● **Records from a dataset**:
--- --- ---
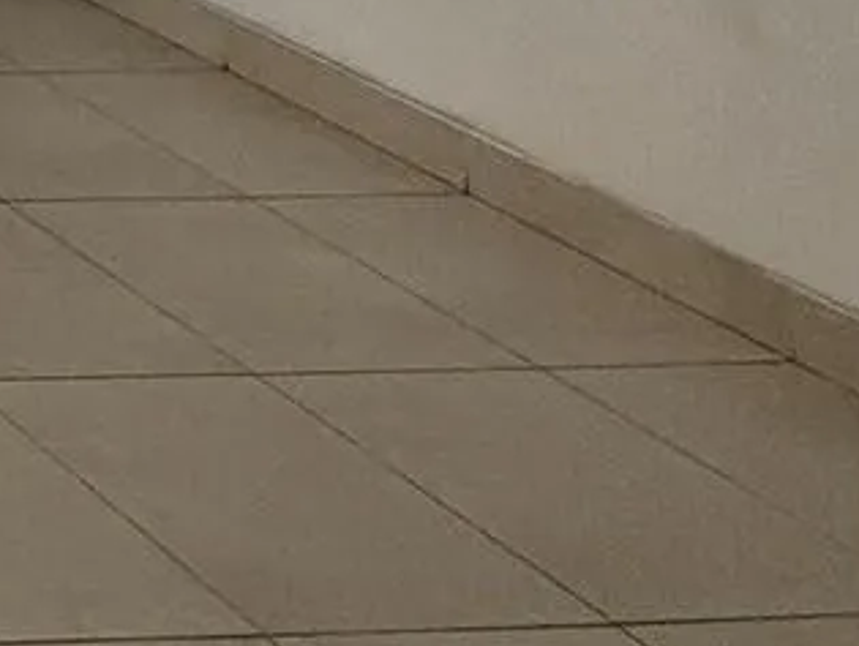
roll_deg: -1.5
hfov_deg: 14.6
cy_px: -880
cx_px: -1276
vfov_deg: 14.3
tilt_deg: +4.1
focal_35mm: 71
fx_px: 1764
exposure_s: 1/120
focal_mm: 2.22
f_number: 2.2
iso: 250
--- --- ---
● **What to do**: Copy the entries exactly. No pictures.

● **Reply to the exercise**:
roll_deg: -1.5
hfov_deg: 14.6
cy_px: -880
cx_px: -1276
vfov_deg: 14.3
tilt_deg: +4.1
focal_35mm: 71
fx_px: 1764
exposure_s: 1/120
focal_mm: 2.22
f_number: 2.2
iso: 250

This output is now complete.